Copy each line of the data below word for word.

▼

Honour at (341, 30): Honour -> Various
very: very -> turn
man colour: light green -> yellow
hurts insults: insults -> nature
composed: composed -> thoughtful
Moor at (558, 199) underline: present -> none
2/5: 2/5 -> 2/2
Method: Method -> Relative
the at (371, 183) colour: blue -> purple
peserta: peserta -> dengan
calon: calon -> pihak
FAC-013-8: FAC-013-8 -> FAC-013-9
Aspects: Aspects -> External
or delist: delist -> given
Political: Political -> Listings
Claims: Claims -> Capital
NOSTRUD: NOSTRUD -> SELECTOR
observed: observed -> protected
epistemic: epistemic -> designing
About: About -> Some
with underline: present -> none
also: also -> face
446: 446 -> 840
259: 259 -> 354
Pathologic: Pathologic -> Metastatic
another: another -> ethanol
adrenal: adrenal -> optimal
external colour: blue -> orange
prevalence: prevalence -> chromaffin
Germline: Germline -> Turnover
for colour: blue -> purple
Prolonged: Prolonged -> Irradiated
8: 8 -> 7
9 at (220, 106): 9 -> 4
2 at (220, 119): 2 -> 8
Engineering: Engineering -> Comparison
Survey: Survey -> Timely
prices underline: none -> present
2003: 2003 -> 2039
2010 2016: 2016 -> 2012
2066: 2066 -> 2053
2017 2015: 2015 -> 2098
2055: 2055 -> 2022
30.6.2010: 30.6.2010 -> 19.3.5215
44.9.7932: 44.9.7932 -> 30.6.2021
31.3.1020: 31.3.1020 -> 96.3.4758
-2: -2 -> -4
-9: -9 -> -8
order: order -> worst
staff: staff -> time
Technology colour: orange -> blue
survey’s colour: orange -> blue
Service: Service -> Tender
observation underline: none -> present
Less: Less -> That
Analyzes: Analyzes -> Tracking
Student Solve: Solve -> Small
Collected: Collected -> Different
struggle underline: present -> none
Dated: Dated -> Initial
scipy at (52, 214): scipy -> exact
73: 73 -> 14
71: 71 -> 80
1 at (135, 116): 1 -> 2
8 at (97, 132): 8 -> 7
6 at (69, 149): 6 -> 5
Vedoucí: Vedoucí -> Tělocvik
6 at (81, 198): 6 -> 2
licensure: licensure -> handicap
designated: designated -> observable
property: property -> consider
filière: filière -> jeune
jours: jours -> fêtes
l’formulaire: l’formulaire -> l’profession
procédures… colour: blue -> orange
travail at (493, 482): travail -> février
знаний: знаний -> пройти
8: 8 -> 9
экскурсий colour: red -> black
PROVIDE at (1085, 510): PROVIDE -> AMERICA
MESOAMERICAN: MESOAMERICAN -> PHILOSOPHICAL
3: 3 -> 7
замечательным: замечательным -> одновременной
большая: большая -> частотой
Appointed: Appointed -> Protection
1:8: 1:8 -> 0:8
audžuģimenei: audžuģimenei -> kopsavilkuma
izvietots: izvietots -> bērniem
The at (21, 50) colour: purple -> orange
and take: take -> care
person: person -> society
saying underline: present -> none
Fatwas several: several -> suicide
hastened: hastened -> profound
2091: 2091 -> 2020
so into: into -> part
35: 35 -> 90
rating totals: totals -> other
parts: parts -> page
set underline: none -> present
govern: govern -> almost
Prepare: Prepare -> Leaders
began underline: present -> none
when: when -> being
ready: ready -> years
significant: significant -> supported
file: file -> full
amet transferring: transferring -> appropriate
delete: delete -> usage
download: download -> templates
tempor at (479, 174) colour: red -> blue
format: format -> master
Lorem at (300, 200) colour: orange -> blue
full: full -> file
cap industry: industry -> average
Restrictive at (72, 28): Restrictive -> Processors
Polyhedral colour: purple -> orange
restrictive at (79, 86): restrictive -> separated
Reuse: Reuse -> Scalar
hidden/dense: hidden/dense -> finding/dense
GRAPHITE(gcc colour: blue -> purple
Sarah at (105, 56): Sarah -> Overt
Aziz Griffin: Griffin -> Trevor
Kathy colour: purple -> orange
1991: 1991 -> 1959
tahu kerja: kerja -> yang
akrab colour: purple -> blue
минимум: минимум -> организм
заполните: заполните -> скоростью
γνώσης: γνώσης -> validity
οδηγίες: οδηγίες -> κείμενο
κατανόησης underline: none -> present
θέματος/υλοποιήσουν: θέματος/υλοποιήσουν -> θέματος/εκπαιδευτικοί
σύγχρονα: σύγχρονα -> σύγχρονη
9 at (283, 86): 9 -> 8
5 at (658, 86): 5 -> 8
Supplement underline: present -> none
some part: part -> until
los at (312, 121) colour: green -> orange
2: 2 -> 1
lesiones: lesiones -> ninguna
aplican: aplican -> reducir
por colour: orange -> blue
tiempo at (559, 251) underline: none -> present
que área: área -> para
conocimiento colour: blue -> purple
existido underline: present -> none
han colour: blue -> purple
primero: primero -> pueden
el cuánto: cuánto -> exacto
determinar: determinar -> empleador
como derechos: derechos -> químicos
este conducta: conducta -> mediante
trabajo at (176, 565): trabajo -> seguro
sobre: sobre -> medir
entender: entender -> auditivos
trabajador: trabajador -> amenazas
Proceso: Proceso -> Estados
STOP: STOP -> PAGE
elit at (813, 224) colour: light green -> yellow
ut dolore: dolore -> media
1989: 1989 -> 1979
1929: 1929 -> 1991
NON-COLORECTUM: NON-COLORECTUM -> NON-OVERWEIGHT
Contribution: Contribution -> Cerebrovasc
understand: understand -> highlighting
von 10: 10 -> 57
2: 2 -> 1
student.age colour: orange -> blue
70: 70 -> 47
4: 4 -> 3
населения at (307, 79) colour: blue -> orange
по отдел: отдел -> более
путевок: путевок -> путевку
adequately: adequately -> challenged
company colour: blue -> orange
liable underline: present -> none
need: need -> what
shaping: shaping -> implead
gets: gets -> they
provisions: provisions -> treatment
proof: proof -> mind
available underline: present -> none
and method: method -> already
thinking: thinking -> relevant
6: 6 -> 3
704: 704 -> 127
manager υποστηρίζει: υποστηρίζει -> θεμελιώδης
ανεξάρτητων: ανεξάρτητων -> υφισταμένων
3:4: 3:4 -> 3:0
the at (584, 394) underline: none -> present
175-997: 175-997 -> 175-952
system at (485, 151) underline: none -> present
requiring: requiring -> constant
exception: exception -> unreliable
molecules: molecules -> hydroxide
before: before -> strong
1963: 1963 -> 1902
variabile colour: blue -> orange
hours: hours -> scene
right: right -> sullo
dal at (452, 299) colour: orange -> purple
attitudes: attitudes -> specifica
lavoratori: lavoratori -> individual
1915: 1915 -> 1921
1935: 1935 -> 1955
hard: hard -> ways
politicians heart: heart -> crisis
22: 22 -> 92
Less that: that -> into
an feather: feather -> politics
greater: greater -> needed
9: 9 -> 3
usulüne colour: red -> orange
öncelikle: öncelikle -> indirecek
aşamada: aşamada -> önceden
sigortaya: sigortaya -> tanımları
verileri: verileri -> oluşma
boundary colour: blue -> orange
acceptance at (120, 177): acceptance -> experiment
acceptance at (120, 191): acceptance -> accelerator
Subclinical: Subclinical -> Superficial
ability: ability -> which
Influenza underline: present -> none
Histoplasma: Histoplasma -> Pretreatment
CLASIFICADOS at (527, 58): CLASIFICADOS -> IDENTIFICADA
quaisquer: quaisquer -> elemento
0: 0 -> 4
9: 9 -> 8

▲

- _Output for this exercise_:
Honour at (341, 30): Honour -> Various
very: very -> turn
man colour: light green -> yellow
hurts insults: insults -> nature
composed: composed -> thoughtful
Moor at (558, 199) underline: present -> none
2/5: 2/5 -> 2/2
Method: Method -> Relative
the at (371, 183) colour: blue -> purple
peserta: peserta -> dengan
calon: calon -> pihak
FAC-013-8: FAC-013-8 -> FAC-013-9
Aspects: Aspects -> External
or delist: delist -> given
Political: Political -> Listings
Claims: Claims -> Capital
NOSTRUD: NOSTRUD -> SELECTOR
observed: observed -> protected
epistemic: epistemic -> designing
About: About -> Some
with underline: present -> none
also: also -> face
446: 446 -> 840
259: 259 -> 354
Pathologic: Pathologic -> Metastatic
another: another -> ethanol
adrenal: adrenal -> optimal
external colour: blue -> orange
prevalence: prevalence -> chromaffin
Germline: Germline -> Turnover
for colour: blue -> purple
Prolonged: Prolonged -> Irradiated
8: 8 -> 7
9 at (220, 106): 9 -> 4
2 at (220, 119): 2 -> 8
Engineering: Engineering -> Comparison
Survey: Survey -> Timely
prices underline: none -> present
2003: 2003 -> 2039
2010 2016: 2016 -> 2012
2066: 2066 -> 2053
2017 2015: 2015 -> 2098
2055: 2055 -> 2022
30.6.2010: 30.6.2010 -> 19.3.5215
44.9.7932: 44.9.7932 -> 30.6.2021
31.3.1020: 31.3.1020 -> 96.3.4758
-2: -2 -> -4
-9: -9 -> -8
order: order -> worst
staff: staff -> time
Technology colour: orange -> blue
survey’s colour: orange -> blue
Service: Service -> Tender
observation underline: none -> present
Less: Less -> That
Analyzes: Analyzes -> Tracking
Student Solve: Solve -> Small
Collected: Collected -> Different
struggle underline: present -> none
Dated: Dated -> Initial
scipy at (52, 214): scipy -> exact
73: 73 -> 14
71: 71 -> 80
1 at (135, 116): 1 -> 2
8 at (97, 132): 8 -> 7
6 at (69, 149): 6 -> 5
Vedoucí: Vedoucí -> Tělocvik
6 at (81, 198): 6 -> 2
licensure: licensure -> handicap
designated: designated -> observable
property: property -> consider
filière: filière -> jeune
jours: jours -> fêtes
l’formulaire: l’formulaire -> l’profession
procédures… colour: blue -> orange
travail at (493, 482): travail -> février
знаний: знаний -> пройти
8: 8 -> 9
экскурсий colour: red -> black
PROVIDE at (1085, 510): PROVIDE -> AMERICA
MESOAMERICAN: MESOAMERICAN -> PHILOSOPHICAL
3: 3 -> 7
замечательным: замечательным -> одновременной
большая: большая -> частотой
Appointed: Appointed -> Protection
1:8: 1:8 -> 0:8
audžuģimenei: audžuģimenei -> kopsavilkuma
izvietots: izvietots -> bērniem
The at (21, 50) colour: purple -> orange
and take: take -> care
person: person -> society
saying underline: present -> none
Fatwas several: several -> suicide
hastened: hastened -> profound
2091: 2091 -> 2020
so into: into -> part
35: 35 -> 90
rating totals: totals -> other
parts: parts -> page
set underline: none -> present
govern: govern -> almost
Prepare: Prepare -> Leaders
began underline: present -> none
when: when -> being
ready: ready -> years
significant: significant -> supported
file: file -> full
amet transferring: transferring -> appropriate
delete: delete -> usage
download: download -> templates
tempor at (479, 174) colour: red -> blue
format: format -> master
Lorem at (300, 200) colour: orange -> blue
full: full -> file
cap industry: industry -> average
Restrictive at (72, 28): Restrictive -> Processors
Polyhedral colour: purple -> orange
restrictive at (79, 86): restrictive -> separated
Reuse: Reuse -> Scalar
hidden/dense: hidden/dense -> finding/dense
GRAPHITE(gcc colour: blue -> purple
Sarah at (105, 56): Sarah -> Overt
Aziz Griffin: Griffin -> Trevor
Kathy colour: purple -> orange
1991: 1991 -> 1959
tahu kerja: kerja -> yang
akrab colour: purple -> blue
минимум: минимум -> организм
заполните: заполните -> скоростью
γνώσης: γνώσης -> validity
οδηγίες: οδηγίες -> κείμενο
κατανόησης underline: none -> present
θέματος/υλοποιήσουν: θέματος/υλοποιήσουν -> θέματος/εκπαιδευτικοί
σύγχρονα: σύγχρονα -> σύγχρονη
9 at (283, 86): 9 -> 8
5 at (658, 86): 5 -> 8
Supplement underline: present -> none
some part: part -> until
los at (312, 121) colour: green -> orange
2: 2 -> 1
lesiones: lesiones -> ninguna
aplican: aplican -> reducir
por colour: orange -> blue
tiempo at (559, 251) underline: none -> present
que área: área -> para
conocimiento colour: blue -> purple
existido underline: present -> none
han colour: blue -> purple
primero: primero -> pueden
el cuánto: cuánto -> exacto
determinar: determinar -> empleador
como derechos: derechos -> químicos
este conducta: conducta -> mediante
trabajo at (176, 565): trabajo -> seguro
sobre: sobre -> medir
entender: entender -> auditivos
trabajador: trabajador -> amenazas
Proceso: Proceso -> Estados
STOP: STOP -> PAGE
elit at (813, 224) colour: light green -> yellow
ut dolore: dolore -> media
1989: 1989 -> 1979
1929: 1929 -> 1991
NON-COLORECTUM: NON-COLORECTUM -> NON-OVERWEIGHT
Contribution: Contribution -> Cerebrovasc
understand: understand -> highlighting
von 10: 10 -> 57
2: 2 -> 1
student.age colour: orange -> blue
70: 70 -> 47
4: 4 -> 3
населения at (307, 79) colour: blue -> orange
по отдел: отдел -> более
путевок: путевок -> путевку
adequately: adequately -> challenged
company colour: blue -> orange
liable underline: present -> none
need: need -> what
shaping: shaping -> implead
gets: gets -> they
provisions: provisions -> treatment
proof: proof -> mind
available underline: present -> none
and method: method -> already
thinking: thinking -> relevant
6: 6 -> 3
704: 704 -> 127
manager υποστηρίζει: υποστηρίζει -> θεμελιώδης
ανεξάρτητων: ανεξάρτητων -> υφισταμένων
3:4: 3:4 -> 3:0
the at (584, 394) underline: none -> present
175-997: 175-997 -> 175-952
system at (485, 151) underline: none -> present
requiring: requiring -> constant
exception: exception -> unreliable
molecules: molecules -> hydroxide
before: before -> strong
1963: 1963 -> 1902
variabile colour: blue -> orange
hours: hours -> scene
right: right -> sullo
dal at (452, 299) colour: orange -> purple
attitudes: attitudes -> specifica
lavoratori: lavoratori -> individual
1915: 1915 -> 1921
1935: 1935 -> 1955
hard: hard -> ways
politicians heart: heart -> crisis
22: 22 -> 92
Less that: that -> into
an feather: feather -> politics
greater: greater -> needed
9: 9 -> 3
usulüne colour: red -> orange
öncelikle: öncelikle -> indirecek
aşamada: aşamada -> önceden
sigortaya: sigortaya -> tanımları
verileri: verileri -> oluşma
boundary colour: blue -> orange
acceptance at (120, 177): acceptance -> experiment
acceptance at (120, 191): acceptance -> accelerator
Subclinical: Subclinical -> Superficial
ability: ability -> which
Influenza underline: present -> none
Histoplasma: Histoplasma -> Pretreatment
CLASIFICADOS at (527, 58): CLASIFICADOS -> IDENTIFICADA
quaisquer: quaisquer -> elemento
0: 0 -> 4
9: 9 -> 8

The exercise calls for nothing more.